Best for: container candles, DTC brands targeting eco-conscious buyers

Paraffin — Strongest Fragrance Throw

Paraffin is the most commonly used wax globally. It produces excellent cold and hot scent throw, a smooth surface and consistent results.

Key properties:

  • Density: ~0.90 g/ml
  • Melt point: 46–68°C (depending on grade)
  • Fragrance load: up to 12%
  • Cost: €3–5/kg

Pros: lowest cost, strongest scent throw, smooth finish

Cons: petroleum-based (harder to market as "natural"), produces more soot if poorly wicked

Best for: private label, wholesale, price-competitive markets

Beeswax — The Premium Option

Beeswax is the oldest candle material. It has a natural honey scent, burns the longest and is 100% natural.

Key properties:

  • Density: ~0.96 g/ml
  • Melt point: 62–65°C
  • Fragrance load: up to 6% (natural scent competes)
  • Cost: €12–18/kg

Pros: all-natural, longest burn, premium price justification

Cons: expensive, difficult to work with, poor fragrance throw

Best for: luxury tier candles, natural/organic brands, pillar candles

Coconut Wax — The Luxury Tier

Coconut wax is increasingly popular in premium candle making.

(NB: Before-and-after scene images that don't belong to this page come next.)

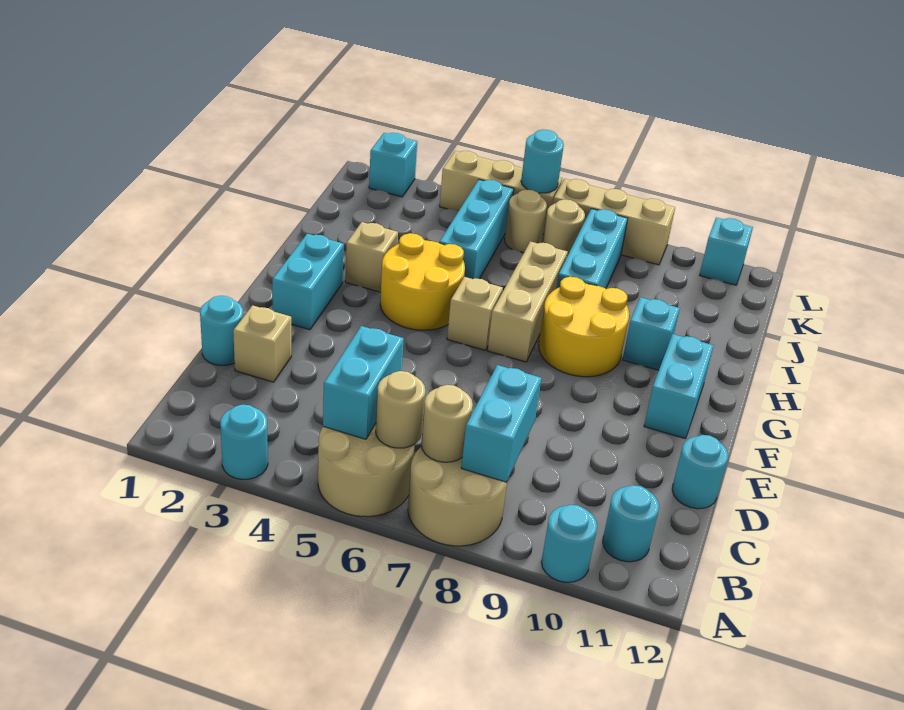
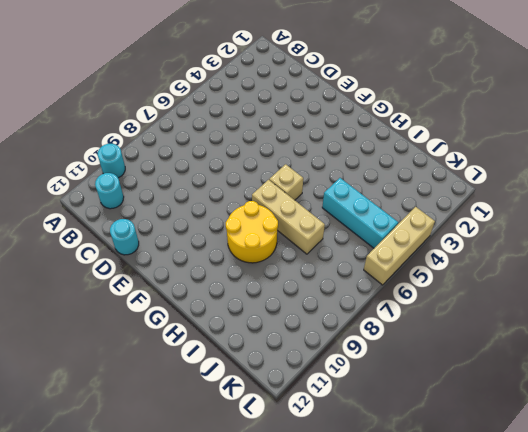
none -> cyan 1x1 round brick [220,405,268,479]
none -> tan 2x2 round brick [318,424,415,517]
none -> tan 2x2 round brick [408,446,507,546]

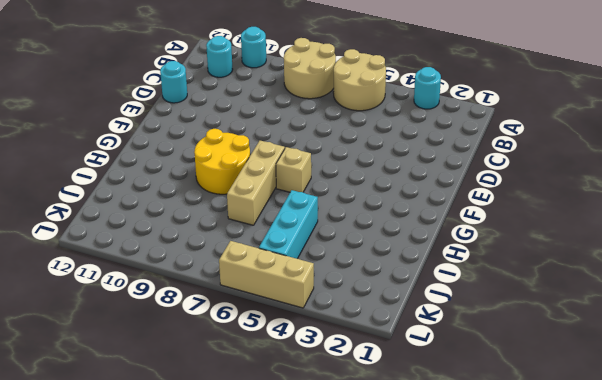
none -> cyan 1x1 round brick [200,296,243,365]
none -> tan 1x1 brick [233,305,291,382]
none -> cyan 1x2 brick [272,234,344,330]

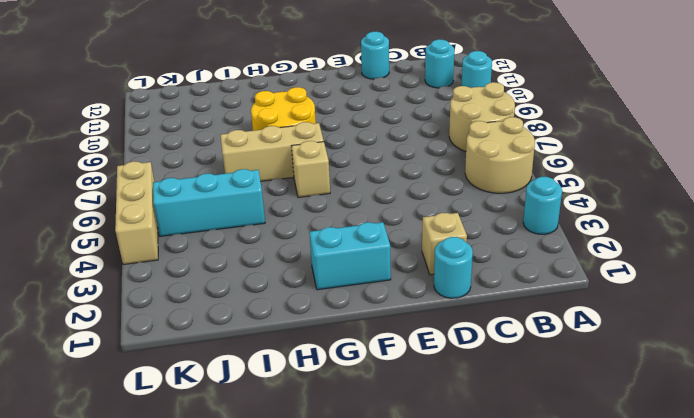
none -> cyan 1x2 brick [644,334,714,439]
none -> yellow 2x2 round brick [380,233,465,330]
none -> tan 1x1 brick [345,222,398,292]

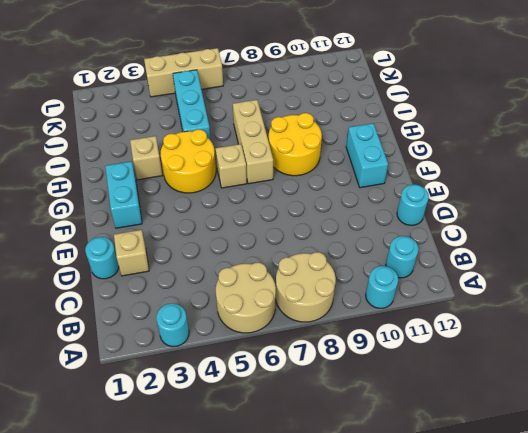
none -> cyan 1x1 brick [623,297,680,370]
none -> cyan 1x3 brick [556,209,628,289]
none -> tan 1x1 round brick [505,190,547,253]

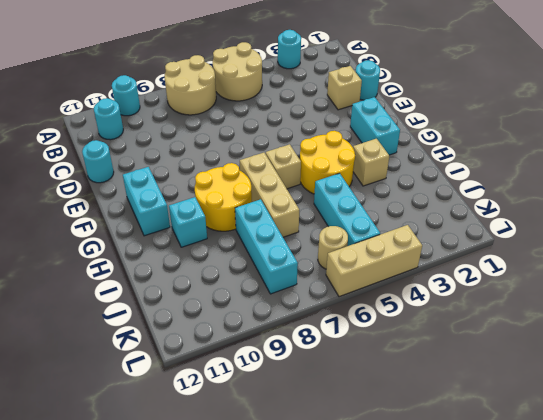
none -> tan 1x1 round brick [543,199,585,256]
none -> cyan 1x1 brick [369,133,417,197]
none -> tan 1x3 brick [553,179,675,265]

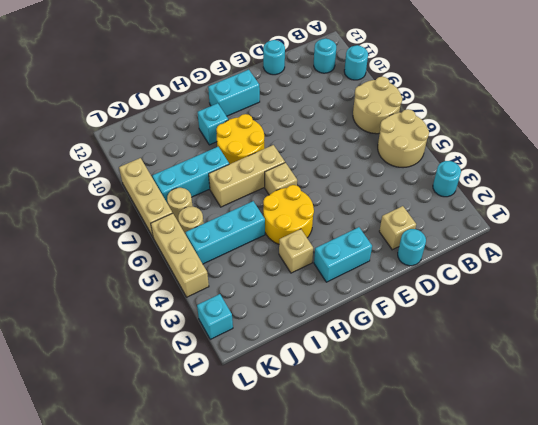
none -> cyan 1x1 brick [700,218,753,285]
none -> cyan 1x2 brick [323,326,404,439]
none -> tan 1x1 round brick [376,371,425,448]

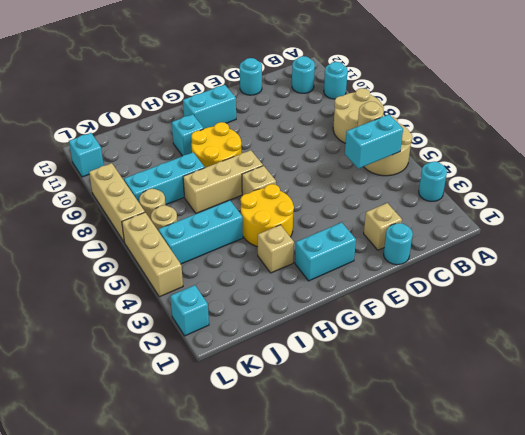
none -> tan 1x1 round brick [421,385,473,462]
none -> cyan 1x2 brick [461,365,541,482]
none -> cyan 1x1 round brick [521,130,564,193]

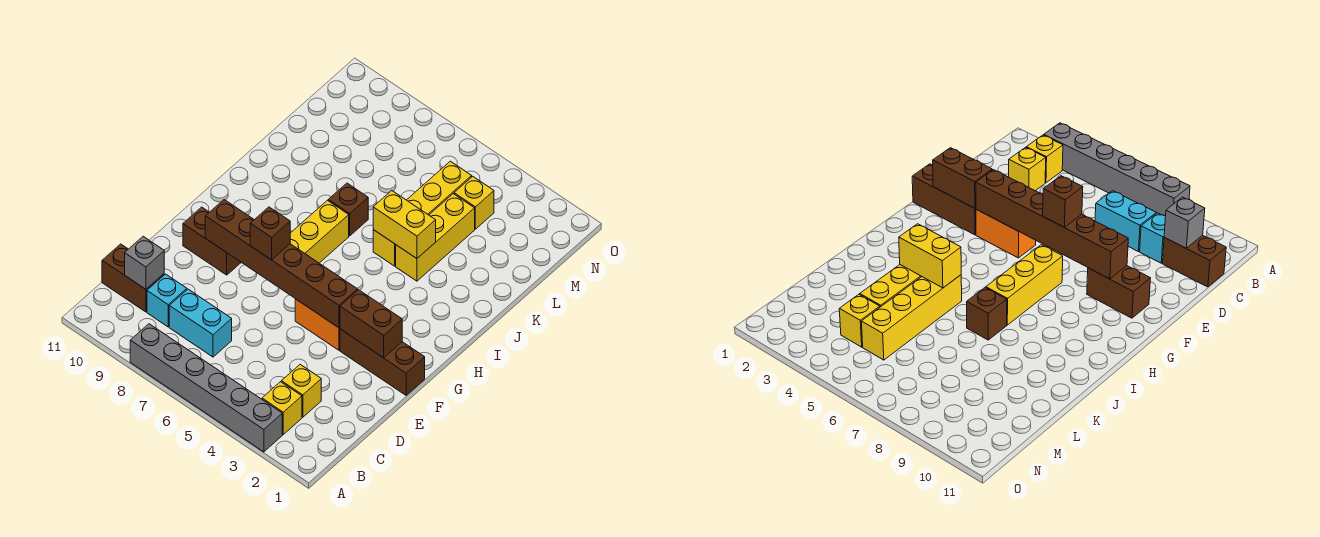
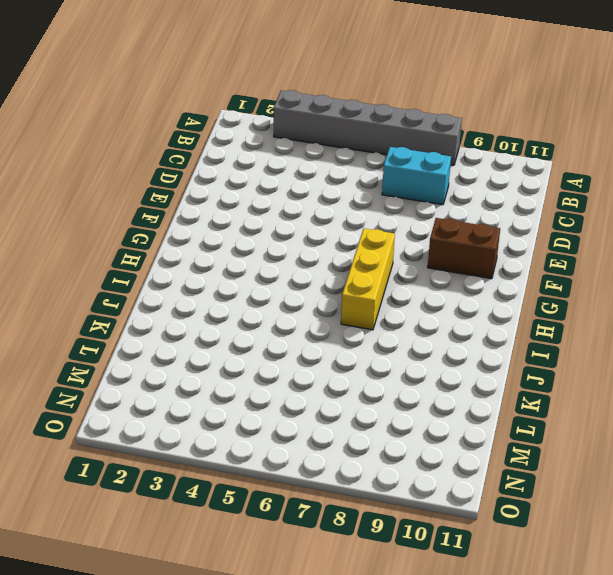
none -> yellow 1x1 brick [262,382,302,434]
none -> yellow 1x1 brick [281,365,321,417]
none -> cyan 1x1 brick [147,274,187,327]

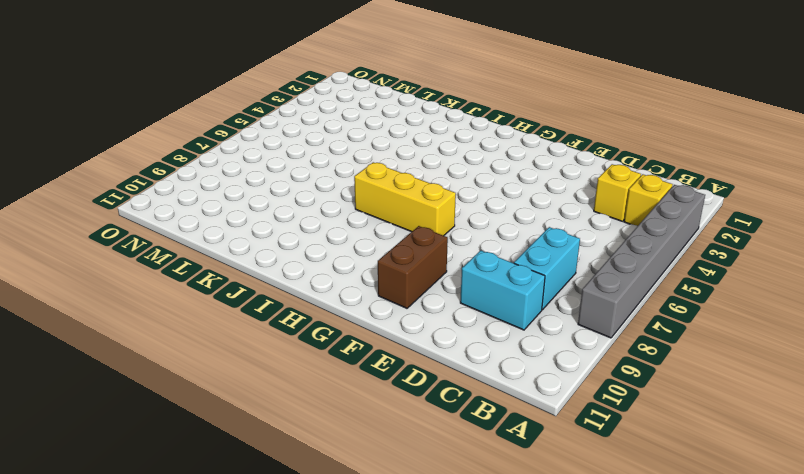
cyan 1x2 brick [460,250,545,330] -> cyan 1x1 brick [147,274,187,327]
none -> brown 1x2 brick [102,244,164,312]
none -> brown 1x3 brick [340,329,425,395]
none -> orange 1x2 brick [295,299,340,350]

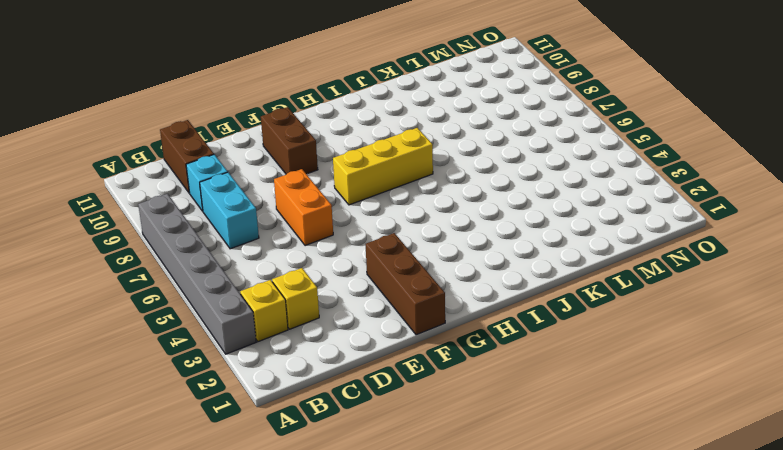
orange 1x2 brick [274,169,333,246] -> orange 1x2 brick moved to [295,299,340,350]
none -> yellow 1x3 brick [396,194,475,281]
none -> yellow 1x4 brick [373,161,472,266]
none -> brown 1x1 brick [328,183,368,236]

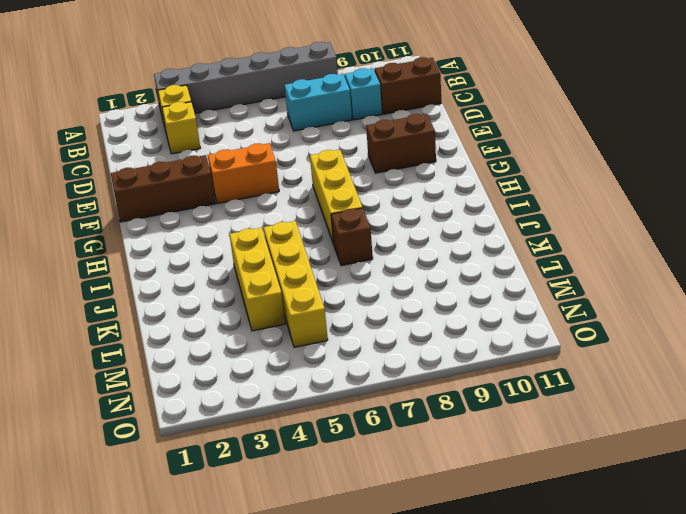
none -> yellow 1x1 brick [454,176,494,229]
none -> grey 1x1 brick [125,236,164,289]
none -> brown 1x2 brick [340,290,402,358]

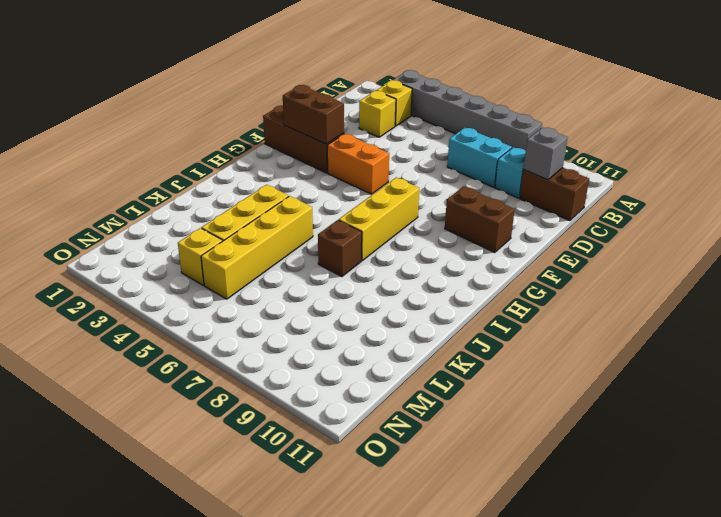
none -> brown 1x6 brick [205,200,358,328]
none -> yellow 1x2 brick [373,191,436,258]
none -> brown 1x1 brick [250,207,290,260]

It has excellent scent throw, a creamy white appearance and a strong eco story.

Key properties:

  • Density: ~0.88 g/ml
  • Melt point: 35–38°C (very soft — usually blended)
  • Fragrance load: up to 12%
  • Cost: €10–15/kg

Pros: excellent hot and cold scent throw, creamy texture, sustainable positioning

Cons: expensive, very soft (usually needs a blend)

Best for: premium retail brands, boutique positioning

Cost Comparison Per Candle

For a 200 ml container candle using ~170 g fill weight at 8% fragrance load:

  • Soy wax: 156 g × €0.007/g = €1.09 wax cost
  • Paraffin: 157 g × €0.004/g = €0.63 wax cost
  • Beeswax: 163 g × €0.015/g = €2.45 wax cost
  • Coconut wax: 150 g × €0.012/g = €1.80 wax cost

This is wax alone — before fragrance, wick, container and labor. Use the cost calculator to model your full cost per candle.

Which Wax Should You Choose?

If you're starting out: soy wax. Forgiving, widely available, easy to position, best price-to-performance ratio for most candle businesses.

If your brand is price-competitive or wholesale: paraffin.

If you're building a luxury or 100% natural brand: beeswax or a coconut-soy blend.

Pick one wax. Master it. Only consider switching once your formulas and processes are dialed in.